::: Materials provided :::
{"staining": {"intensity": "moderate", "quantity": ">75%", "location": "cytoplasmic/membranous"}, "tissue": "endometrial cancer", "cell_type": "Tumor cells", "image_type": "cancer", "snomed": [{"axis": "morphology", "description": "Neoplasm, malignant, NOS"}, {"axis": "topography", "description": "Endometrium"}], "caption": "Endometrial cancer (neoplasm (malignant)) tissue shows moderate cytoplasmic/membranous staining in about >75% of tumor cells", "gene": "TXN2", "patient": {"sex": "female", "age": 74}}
:::
::: Materials provided :::
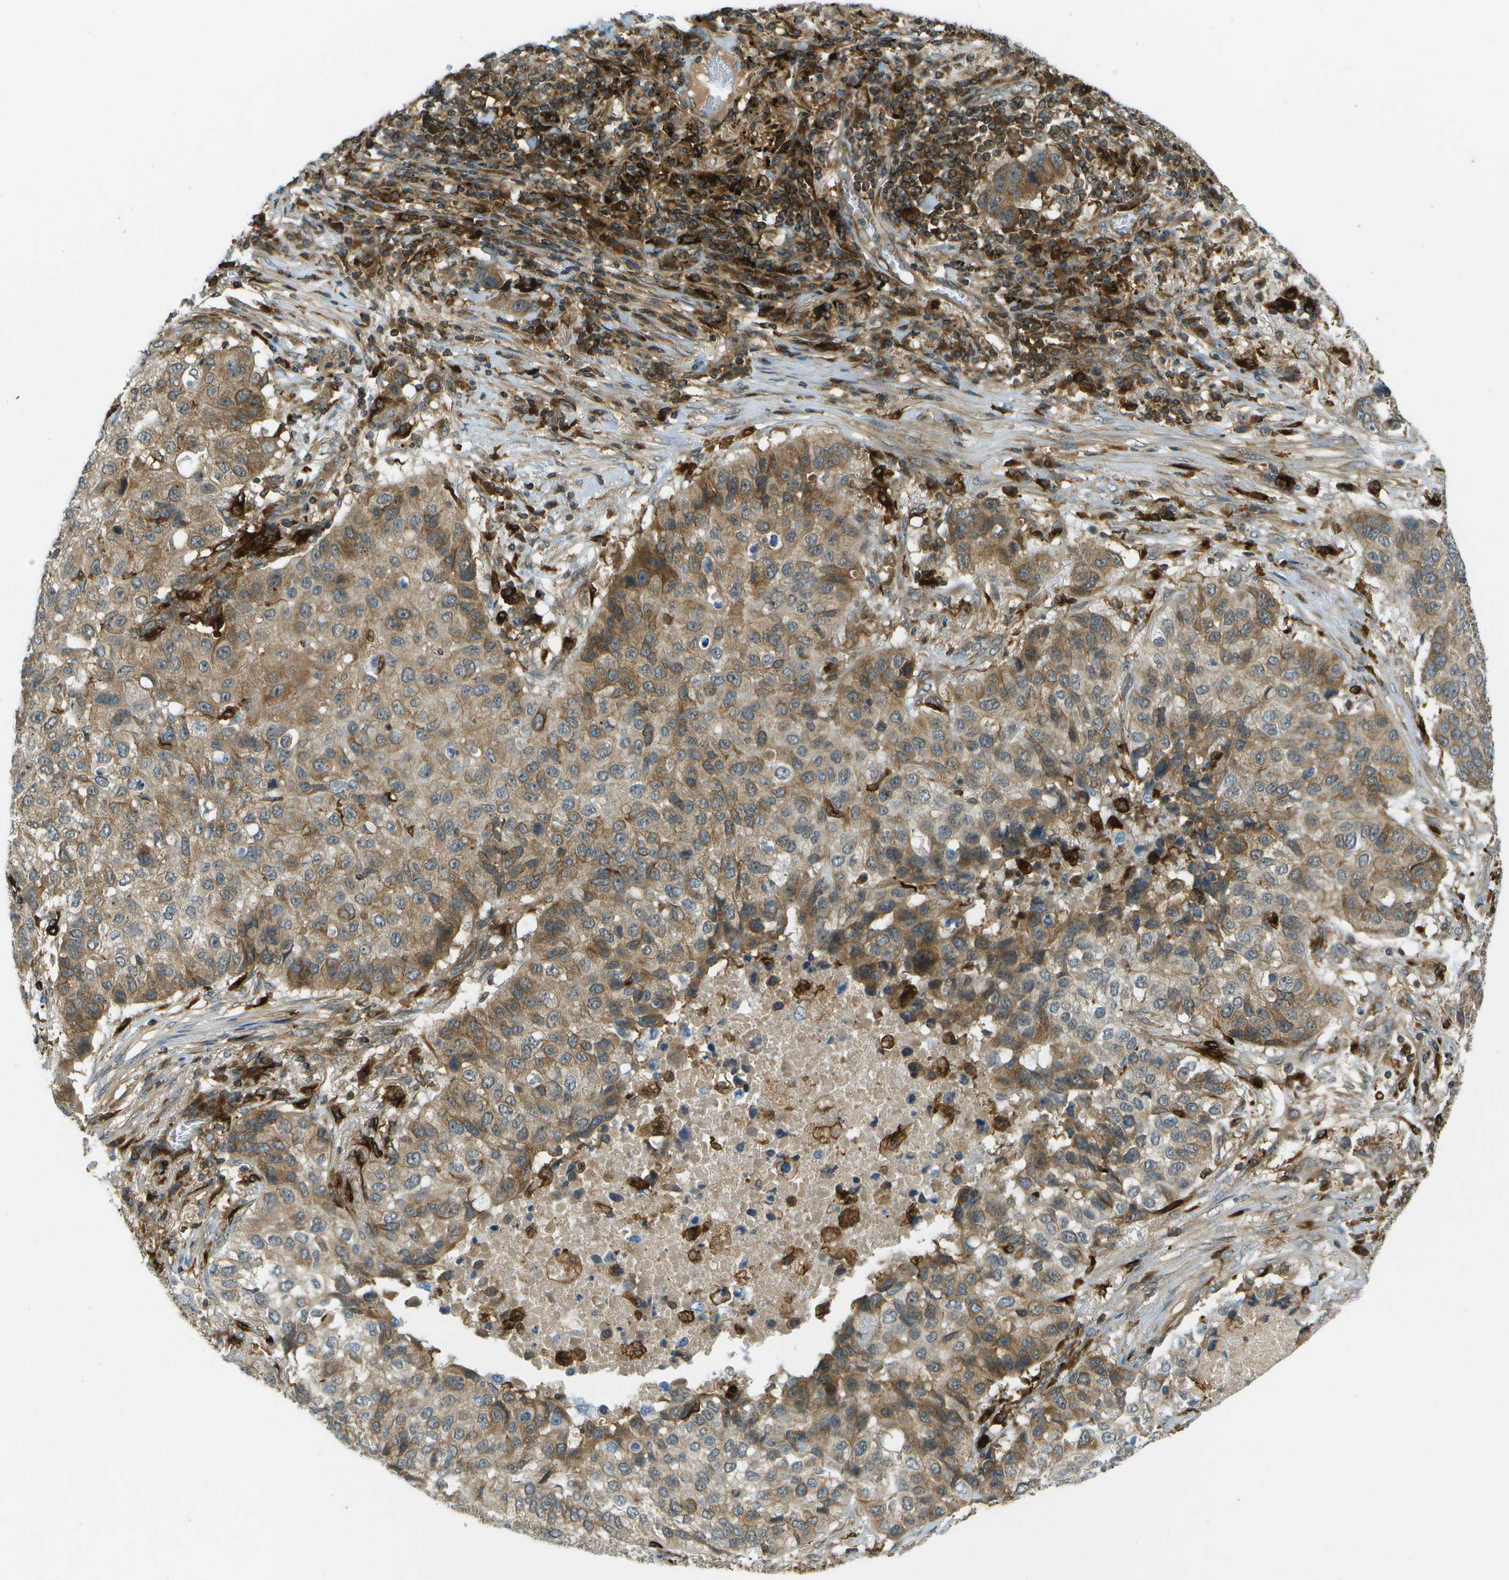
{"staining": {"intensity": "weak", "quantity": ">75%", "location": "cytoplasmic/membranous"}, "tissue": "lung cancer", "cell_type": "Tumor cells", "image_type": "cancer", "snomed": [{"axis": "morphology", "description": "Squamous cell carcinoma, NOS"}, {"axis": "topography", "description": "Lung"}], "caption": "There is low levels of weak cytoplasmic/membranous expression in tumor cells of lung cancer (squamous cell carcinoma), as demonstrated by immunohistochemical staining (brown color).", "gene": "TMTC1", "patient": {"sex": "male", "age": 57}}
:::
::: Materials provided :::
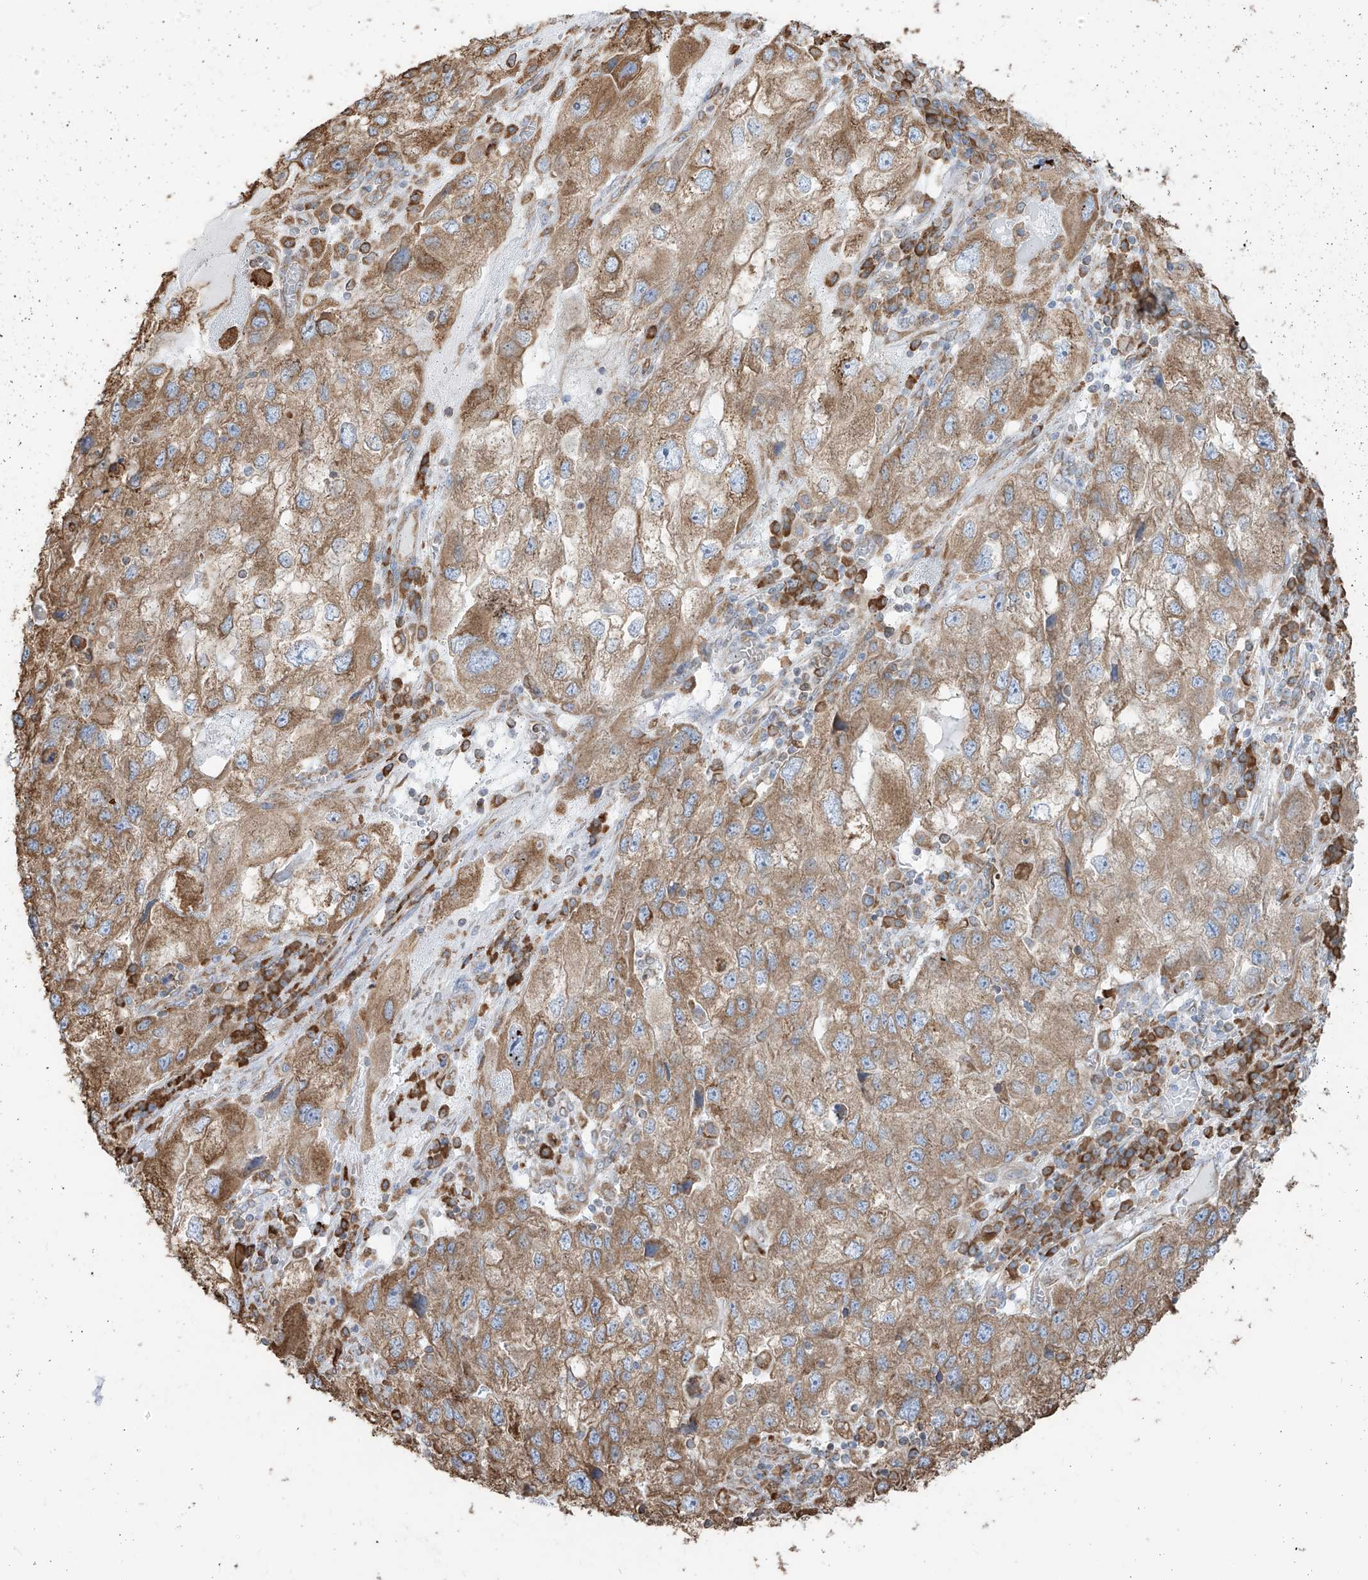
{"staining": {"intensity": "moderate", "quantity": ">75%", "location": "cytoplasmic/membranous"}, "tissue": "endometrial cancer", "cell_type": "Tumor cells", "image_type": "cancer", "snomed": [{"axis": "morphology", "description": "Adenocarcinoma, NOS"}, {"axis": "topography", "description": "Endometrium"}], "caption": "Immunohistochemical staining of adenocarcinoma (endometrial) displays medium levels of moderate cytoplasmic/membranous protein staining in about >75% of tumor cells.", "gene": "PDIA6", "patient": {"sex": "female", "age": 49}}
:::
◆ **What this task involves**
After reading the listing above, work out how many lines contain "female" and reply with that number only.

◆ **Output**
2